**Texto proporcionado:**
Los migrantes irán a la Casa del Marino «hasta ver qué sucede»

04/11/2019

La Delegación del Gobierno prorroga las medidas provisionales para atender a las 38 personas que estuvieron alojados el pasado fin de semana en el pabellón 29 de abril de Schamann. La representación del Estado en las islas todavía no sabe qué fallo para que se quedaran en la calle.

La Casa del Marino es la nueva solución provisional que la Delegación del Gobierno en Canarias improvisa para atender a los casi 40 migrantes que la pasada semana pasaron noches al raso en Las Palmas de Gran Canaria. La noche de este lunes ya se dormirán en estas dependencias del Instituto Social de la Marina y transferidas al Gobierno canario después de pasar los tres días del largo fin de semana precedente en el gimnasio 29 de abril de Schamann.

**Trabajo requerido:**
1) Según la noticia sobre los migrantes, ¿de qué organismo son las dependencias de la Casa del Marino?
2) Transcribe literalmente el fragmento de la noticia sobre los migrantes que va desde «La Delegación del Gobierno prorroga» hasta «gimnasio 29 de abril de Schamann.», ambos incluidos.

[Entradas guardadas]

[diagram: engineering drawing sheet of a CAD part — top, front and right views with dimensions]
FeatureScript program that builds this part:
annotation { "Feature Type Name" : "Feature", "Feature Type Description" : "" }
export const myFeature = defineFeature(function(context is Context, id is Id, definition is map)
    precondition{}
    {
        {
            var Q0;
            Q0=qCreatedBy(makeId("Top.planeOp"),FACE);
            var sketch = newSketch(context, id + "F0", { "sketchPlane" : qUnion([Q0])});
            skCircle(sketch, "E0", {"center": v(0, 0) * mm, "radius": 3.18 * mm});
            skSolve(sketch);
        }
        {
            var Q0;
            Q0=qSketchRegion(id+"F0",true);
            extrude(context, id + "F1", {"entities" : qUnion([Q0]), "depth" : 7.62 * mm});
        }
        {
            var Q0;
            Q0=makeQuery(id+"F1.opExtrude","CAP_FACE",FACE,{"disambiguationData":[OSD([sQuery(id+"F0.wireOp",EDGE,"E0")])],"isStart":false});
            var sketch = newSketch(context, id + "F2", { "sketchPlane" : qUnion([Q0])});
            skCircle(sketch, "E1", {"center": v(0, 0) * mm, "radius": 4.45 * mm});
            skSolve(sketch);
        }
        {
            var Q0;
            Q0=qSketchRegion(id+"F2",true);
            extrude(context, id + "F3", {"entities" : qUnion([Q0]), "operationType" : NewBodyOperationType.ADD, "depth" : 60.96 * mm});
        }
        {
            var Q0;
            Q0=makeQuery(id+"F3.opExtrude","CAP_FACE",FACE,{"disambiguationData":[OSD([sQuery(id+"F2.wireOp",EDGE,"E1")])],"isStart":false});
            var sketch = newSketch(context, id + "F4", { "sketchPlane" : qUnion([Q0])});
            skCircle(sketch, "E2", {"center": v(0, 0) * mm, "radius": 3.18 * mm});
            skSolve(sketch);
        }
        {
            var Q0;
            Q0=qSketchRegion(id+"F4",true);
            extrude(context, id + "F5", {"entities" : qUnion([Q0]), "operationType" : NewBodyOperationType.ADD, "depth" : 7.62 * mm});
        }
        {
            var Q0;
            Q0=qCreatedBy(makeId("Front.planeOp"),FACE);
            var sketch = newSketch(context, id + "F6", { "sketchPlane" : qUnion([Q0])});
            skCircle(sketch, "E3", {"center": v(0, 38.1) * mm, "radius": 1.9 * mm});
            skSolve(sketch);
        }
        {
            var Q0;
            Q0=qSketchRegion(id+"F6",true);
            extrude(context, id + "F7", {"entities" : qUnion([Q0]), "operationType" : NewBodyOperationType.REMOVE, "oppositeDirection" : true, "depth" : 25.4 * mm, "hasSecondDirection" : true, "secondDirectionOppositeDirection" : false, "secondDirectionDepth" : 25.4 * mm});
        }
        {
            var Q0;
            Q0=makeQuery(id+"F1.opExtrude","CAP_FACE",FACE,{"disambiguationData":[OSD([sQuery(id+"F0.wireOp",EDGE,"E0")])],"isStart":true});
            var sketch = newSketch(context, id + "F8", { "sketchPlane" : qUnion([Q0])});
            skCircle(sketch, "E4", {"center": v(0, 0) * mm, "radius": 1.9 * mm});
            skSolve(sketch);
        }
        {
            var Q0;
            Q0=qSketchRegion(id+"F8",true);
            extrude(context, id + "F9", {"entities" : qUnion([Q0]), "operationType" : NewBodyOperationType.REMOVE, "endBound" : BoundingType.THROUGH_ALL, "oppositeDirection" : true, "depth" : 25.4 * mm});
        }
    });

**Respuestas por tarea:**
1) Del Instituto Social de la Marina, y fueron transferidas al Gobierno canario.

2)
La Delegación del Gobierno prorroga las medidas provisionales para atender a las 38 personas que estuvieron alojados el pasado fin de semana en el pabellón 29 de abril de Schamann. La representación del Estado en las islas todavía no sabe qué fallo para que se quedaran en la calle.

La Casa del Marino es la nueva solución provisional que la Delegación del Gobierno en Canarias improvisa para atender a los casi 40 migrantes que la pasada semana pasaron noches al raso en Las Palmas de Gran Canaria. La noche de este lunes ya se dormirán en estas dependencias del Instituto Social de la Marina y transferidas al Gobierno canario después de pasar los tres días del largo fin de semana precedente en el gimnasio 29 de abril de Schamann.